Na Galeria Filomena Soares, em Lisboa, deixe-se conduzir pela mão de Rui Chafes. Até ao dia 18 de Março de 2017, Incêndio convoca-nos a confrontar a vida e a morte, enunciando uma passagem que, atravessada, e havendo justiça, não nos deixará imunes.
Cristina Campo, escrevendo em meados do século passado, portanto, o XX, lamenta o excesso de imaginação que percorre a arte contemporânea, e que contribui, através de uma fragmentação excessiva, para a confusão de planos. Contrapõe a tal excesso o critério da justiça, entretanto alheado; cremos que ligado ao justo, esta mulher que alguém já qualificou de uma espécie alternada de monja e fada, lhe associaria a economia.
Pois bem: é justiça o que vamos encontrar em Incêndio; nem mais, nem menos. Duas salas, duas evasões. Sem que o escultor fixe um percurso, que poderia ser aqui confundido com um sentido cristalizado, e impositivo, melhor nos sugere a possibilidade de vogar entre a escuridão lapidar e a luz iridescente. Também a nós nos é difícil enunciar um começo; na verdade, as duas evasões estão de tal forma mescladas, como se se tratassem de gémeos siameses, que desejaríamos invocar aquela cornucópia da abundância que Mário Cesariny sugere para a persistente intuição de Maria Helena Vieira da Silva, e que a linguagem poderá falsear, ou pelo menos não dizer toda. Assim, parece que estamos perante um livro aberto, e em que as duas páginas que se oferecem ao olhar exigem uma simultaneidade absorta; algo da ordem da percepção, e não já da visão. Seria em relação com esse ponto cego, que agora já não está nem numa sala, nem na outra, que gostaríamos de vos falar de Incêndio.
Ainda assim, Incêndio incorpora É assim que começa…; pelo que, caindo em tentação, podemos precisamente por ali começar. Então, a hesitação impõe-se: trata-se de uma ressurreição, à qual se sucede um ameno passeio no horto; ou trata-se de um encontro derradeiro, ao qual se sucede uma morte anunciada? Rui Chafes retrata fissuras íntimas que nos colocam perante a vida e a morte. Dar sentido a uma morte, como o defende Walter Benjamin, será resgatar toda uma civilização; que daí brote o íntimo trabalho das mãos, na firmeza do bronze, é significativo. O bronze é eterno, já o diz John Berger a propósito de parte da obra de Brancusi; aqui, em É assim que começa…, em nada deverá confundir-se com uma tradição funerária, mas com o gesto, firme e sincero, de reconhecer às mãos a sua justiça, e ternura. Parte das pequeninas esculturas que nesta vitrina podemos admirar, e que o escultor diz ter sido ele próprio a construir (a vitrina), vêm de outros tempos: de uma exposição realizada em conjunto com João Miguel Fernandes Jorge na Cinemateca Portuguesa, no ano de 2009; as restantes são agora mostradas num lusco-fusco a que Rui Chafes chamou, também, de “incubadora”.

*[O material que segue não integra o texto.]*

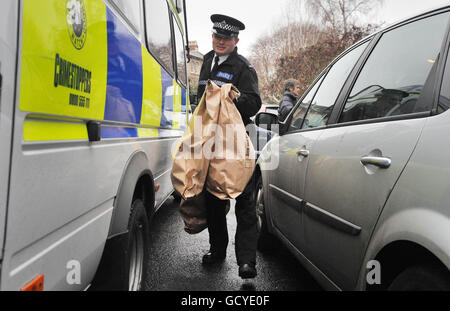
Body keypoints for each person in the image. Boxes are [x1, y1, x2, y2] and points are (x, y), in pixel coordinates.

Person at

Já em Incêndio, e que Rui Chafes tem dito tratar-se de uma catedral que ardeu, dela tendo restado os seus vestígios calcinados; melhor ali vemos um horto tranquilo, a prenunciar uma caminhada amena que emoldura uma conversação habitada pela claridade. Registamos o facto de que cada escultura vertical, colocada de tal forma que delineia o caminho, brota da terra: o que prenuncia raízes. Não vemos aqui paganismo, mas sim solidez. Tendo em conta que este escultor, e para inúmeras instalações anteriores que construíram o seu percurso, nos tem obrigado a desafiar as leis da gravidade ao encaminhar-nos o olhar para o alto, seja porque suspende as sombras que nos propõe, seja porque, numa espécie de magia, as deixa a pairar; será sintomático que agora as radique.
Rui Chafes tem dito que começou há muito pouco tempo, e que este, o tempo, é o seu melhor amigo, quase uma espécie de anjo que protege. Arrisco afirmar que, uma vez que dá os seus primeiros passos somente desde 2014, este escultor é agora um menino, que aprende, enfim, a brincar com o fogo. Tendo nascido velho, como também já afirmou, podemos certamente aguardar pelas suas travessuras.
Para ver na Galeria Filomena Soares, Lisboa, até ao dia 18 de Março. Localização: Rua da Manutenção, nº 80 (Xabregas). Horário: de Terça a Sábado, entre as 10h e as 20h.